▶ **WHAT TO WORK ON**:
Gather every line of the data below that contains the string "hidden", and copy each one in full.

BEGIN EXCERPTED DATA

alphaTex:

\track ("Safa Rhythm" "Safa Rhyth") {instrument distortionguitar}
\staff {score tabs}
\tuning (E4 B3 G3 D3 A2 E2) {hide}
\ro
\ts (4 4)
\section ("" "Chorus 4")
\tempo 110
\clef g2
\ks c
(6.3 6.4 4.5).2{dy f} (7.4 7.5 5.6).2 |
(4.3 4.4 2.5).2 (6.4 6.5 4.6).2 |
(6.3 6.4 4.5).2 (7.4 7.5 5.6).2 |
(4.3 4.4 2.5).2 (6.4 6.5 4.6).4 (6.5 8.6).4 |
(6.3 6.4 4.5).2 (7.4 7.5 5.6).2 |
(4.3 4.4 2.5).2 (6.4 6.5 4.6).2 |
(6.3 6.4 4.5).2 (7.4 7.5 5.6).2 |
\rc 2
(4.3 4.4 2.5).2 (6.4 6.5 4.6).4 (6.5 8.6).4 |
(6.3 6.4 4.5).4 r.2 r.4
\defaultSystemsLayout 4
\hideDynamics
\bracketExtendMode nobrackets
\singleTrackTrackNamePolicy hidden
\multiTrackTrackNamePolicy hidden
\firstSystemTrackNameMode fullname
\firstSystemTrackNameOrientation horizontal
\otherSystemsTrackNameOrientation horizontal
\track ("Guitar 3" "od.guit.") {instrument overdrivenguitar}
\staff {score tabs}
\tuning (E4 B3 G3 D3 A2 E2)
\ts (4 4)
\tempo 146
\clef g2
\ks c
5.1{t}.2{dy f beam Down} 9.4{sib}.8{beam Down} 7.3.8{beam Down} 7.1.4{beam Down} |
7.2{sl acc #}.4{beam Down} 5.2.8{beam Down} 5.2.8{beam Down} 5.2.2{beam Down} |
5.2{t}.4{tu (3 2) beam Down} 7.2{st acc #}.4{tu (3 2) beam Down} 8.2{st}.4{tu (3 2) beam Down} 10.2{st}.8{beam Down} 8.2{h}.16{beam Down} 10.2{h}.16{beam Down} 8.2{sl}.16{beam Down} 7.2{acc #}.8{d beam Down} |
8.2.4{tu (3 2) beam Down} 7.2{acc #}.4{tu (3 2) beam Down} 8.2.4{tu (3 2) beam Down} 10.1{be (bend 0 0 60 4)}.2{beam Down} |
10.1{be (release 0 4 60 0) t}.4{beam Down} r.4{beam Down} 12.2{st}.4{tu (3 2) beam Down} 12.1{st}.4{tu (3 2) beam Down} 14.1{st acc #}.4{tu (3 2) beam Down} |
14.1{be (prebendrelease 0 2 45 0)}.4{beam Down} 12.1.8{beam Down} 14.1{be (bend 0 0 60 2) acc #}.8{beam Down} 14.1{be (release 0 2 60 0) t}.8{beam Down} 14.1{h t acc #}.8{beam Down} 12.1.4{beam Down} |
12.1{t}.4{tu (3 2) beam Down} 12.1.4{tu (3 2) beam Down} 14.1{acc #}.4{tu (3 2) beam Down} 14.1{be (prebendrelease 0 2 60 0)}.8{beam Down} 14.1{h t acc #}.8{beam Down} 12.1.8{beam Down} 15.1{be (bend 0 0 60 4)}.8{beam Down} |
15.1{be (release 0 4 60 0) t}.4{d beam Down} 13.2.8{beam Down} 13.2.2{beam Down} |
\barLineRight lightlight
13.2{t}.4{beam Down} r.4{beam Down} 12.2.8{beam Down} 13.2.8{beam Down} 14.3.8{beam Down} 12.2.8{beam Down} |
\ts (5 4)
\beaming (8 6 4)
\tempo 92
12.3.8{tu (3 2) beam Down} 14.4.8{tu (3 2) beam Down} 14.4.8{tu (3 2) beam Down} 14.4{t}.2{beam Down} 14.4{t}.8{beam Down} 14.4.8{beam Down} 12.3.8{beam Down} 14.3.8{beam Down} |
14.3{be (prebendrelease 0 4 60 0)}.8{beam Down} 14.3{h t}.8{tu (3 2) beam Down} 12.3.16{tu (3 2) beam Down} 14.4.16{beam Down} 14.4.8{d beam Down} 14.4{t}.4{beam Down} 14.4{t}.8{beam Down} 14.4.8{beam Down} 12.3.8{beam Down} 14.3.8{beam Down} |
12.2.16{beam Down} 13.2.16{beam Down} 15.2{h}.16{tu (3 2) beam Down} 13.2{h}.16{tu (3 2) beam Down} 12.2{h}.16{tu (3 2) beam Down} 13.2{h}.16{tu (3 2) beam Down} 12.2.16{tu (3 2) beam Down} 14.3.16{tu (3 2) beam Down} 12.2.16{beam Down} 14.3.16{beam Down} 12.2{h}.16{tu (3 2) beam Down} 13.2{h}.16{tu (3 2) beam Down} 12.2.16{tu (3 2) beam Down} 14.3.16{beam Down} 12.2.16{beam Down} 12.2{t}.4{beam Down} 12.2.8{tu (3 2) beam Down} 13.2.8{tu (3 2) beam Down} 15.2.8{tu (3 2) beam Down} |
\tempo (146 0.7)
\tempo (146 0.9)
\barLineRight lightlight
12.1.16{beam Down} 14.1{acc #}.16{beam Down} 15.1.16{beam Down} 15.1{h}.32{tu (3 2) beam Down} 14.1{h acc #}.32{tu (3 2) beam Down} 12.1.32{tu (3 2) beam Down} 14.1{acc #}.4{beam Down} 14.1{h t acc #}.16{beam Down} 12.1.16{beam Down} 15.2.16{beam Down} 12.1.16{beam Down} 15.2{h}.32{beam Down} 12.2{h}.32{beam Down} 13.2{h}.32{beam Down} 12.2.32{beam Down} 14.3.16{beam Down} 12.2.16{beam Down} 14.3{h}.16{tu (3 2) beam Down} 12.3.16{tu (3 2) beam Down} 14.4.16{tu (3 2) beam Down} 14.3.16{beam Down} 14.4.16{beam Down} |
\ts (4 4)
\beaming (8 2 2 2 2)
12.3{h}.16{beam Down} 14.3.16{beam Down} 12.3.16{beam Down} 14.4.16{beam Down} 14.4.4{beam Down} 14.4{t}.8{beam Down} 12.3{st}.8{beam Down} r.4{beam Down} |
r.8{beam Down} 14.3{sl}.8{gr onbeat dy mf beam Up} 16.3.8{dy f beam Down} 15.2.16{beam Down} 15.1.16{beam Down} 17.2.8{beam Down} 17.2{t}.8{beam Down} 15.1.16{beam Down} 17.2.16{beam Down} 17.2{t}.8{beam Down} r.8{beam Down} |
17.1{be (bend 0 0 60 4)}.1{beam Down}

END EXCERPTED DATA

▶ **RESULT**:
\singleTrackTrackNamePolicy hidden
\multiTrackTrackNamePolicy hidden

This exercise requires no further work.